DATA BELOW:
☆ ☆ ☆ ☆ ☆ ☆ ☆
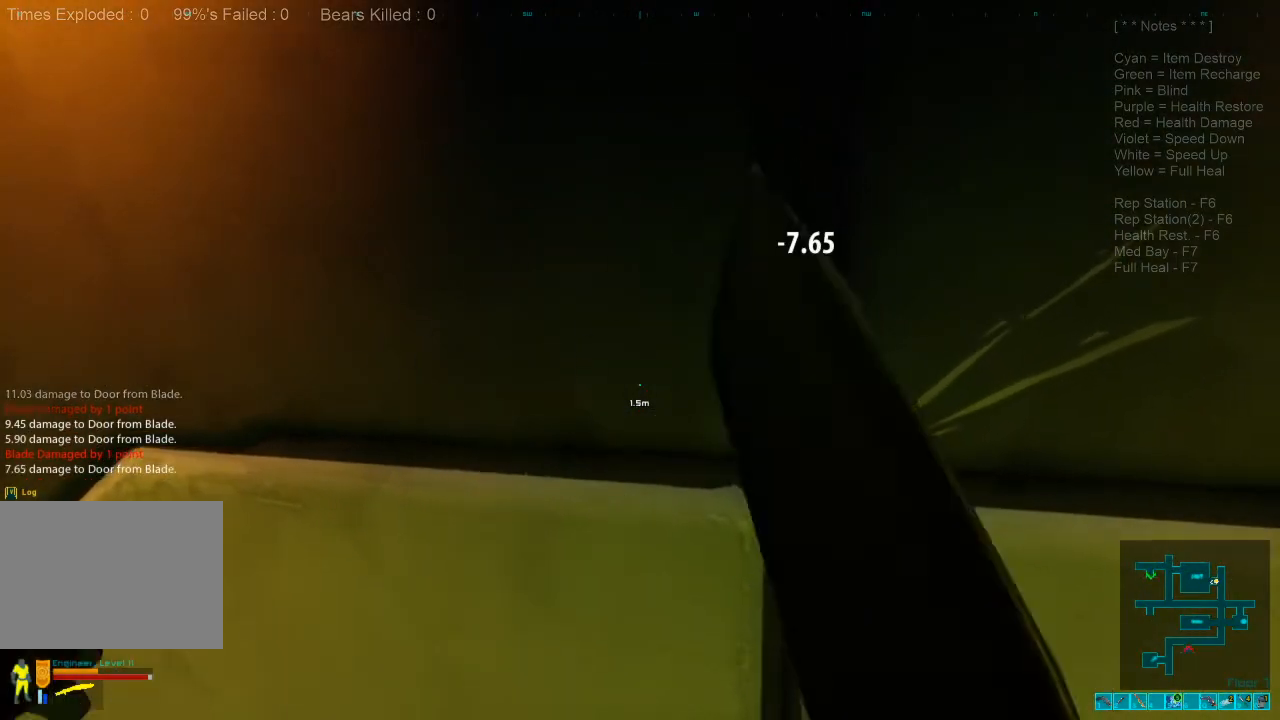
{"keys": [], "mouse": [], "events": [[234, "mouse_left", "down"], [367, "mouse_left", "up"]]}
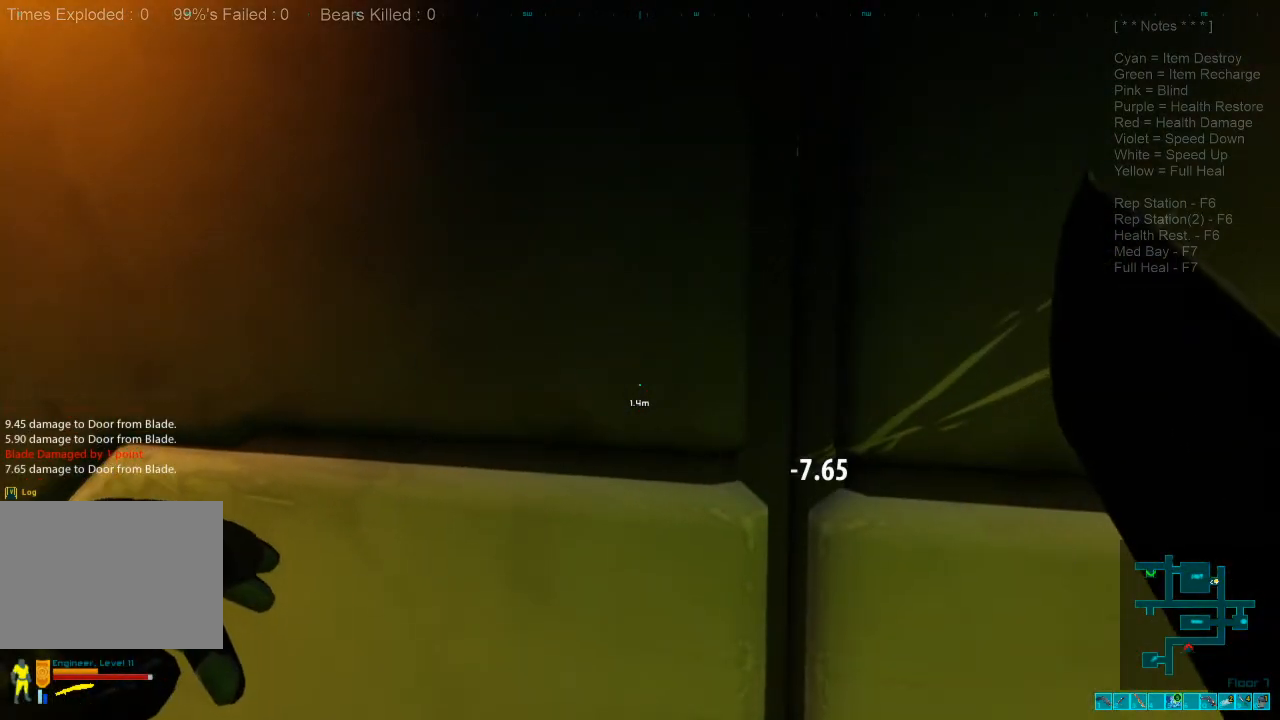
{"keys": [], "mouse": [], "events": [[67, "mouse_left", "down"], [167, "mouse_left", "up"]]}
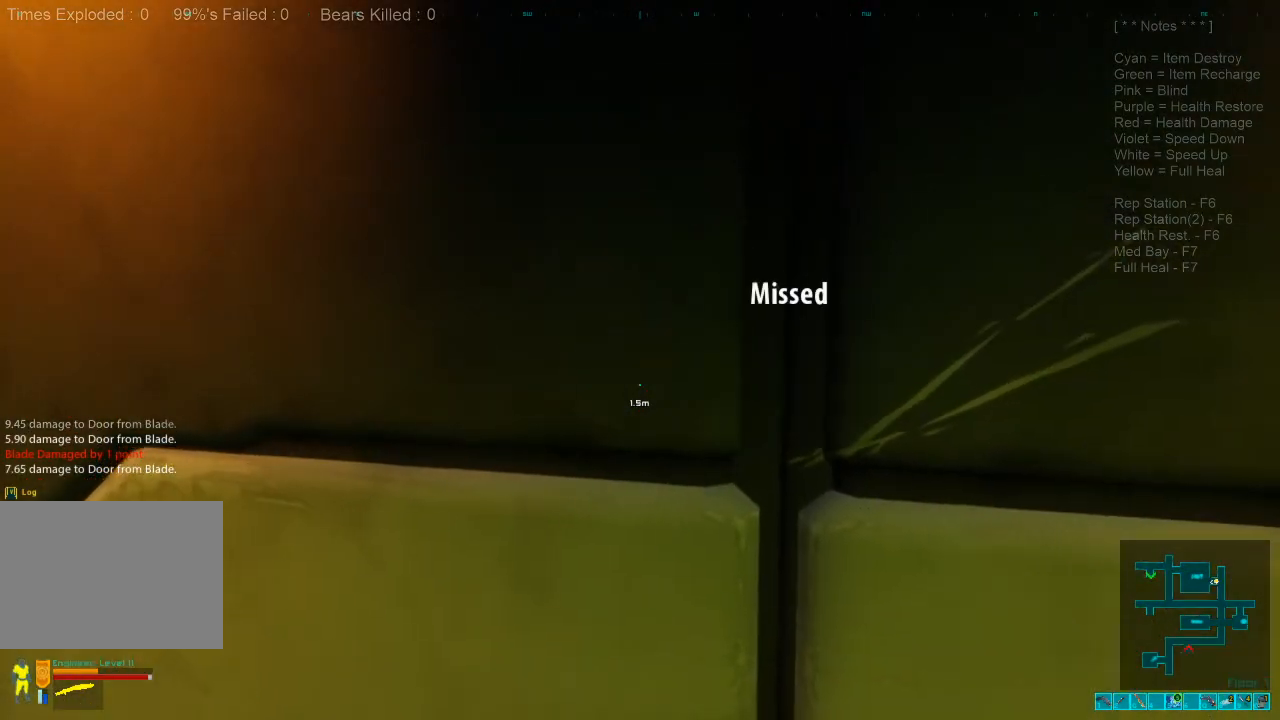
{"keys": [], "mouse": [], "events": []}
☆ ☆ ☆ ☆ ☆ ☆ ☆
EXERCISE DIRECTIONS: Print the listing exactly, but skip its pictures.

COMPLETED EXERCISE:
{"keys": [], "mouse": [], "events": [[234, "mouse_left", "down"], [367, "mouse_left", "up"]]}
{"keys": [], "mouse": [], "events": [[67, "mouse_left", "down"], [167, "mouse_left", "up"]]}
{"keys": [], "mouse": [], "events": []}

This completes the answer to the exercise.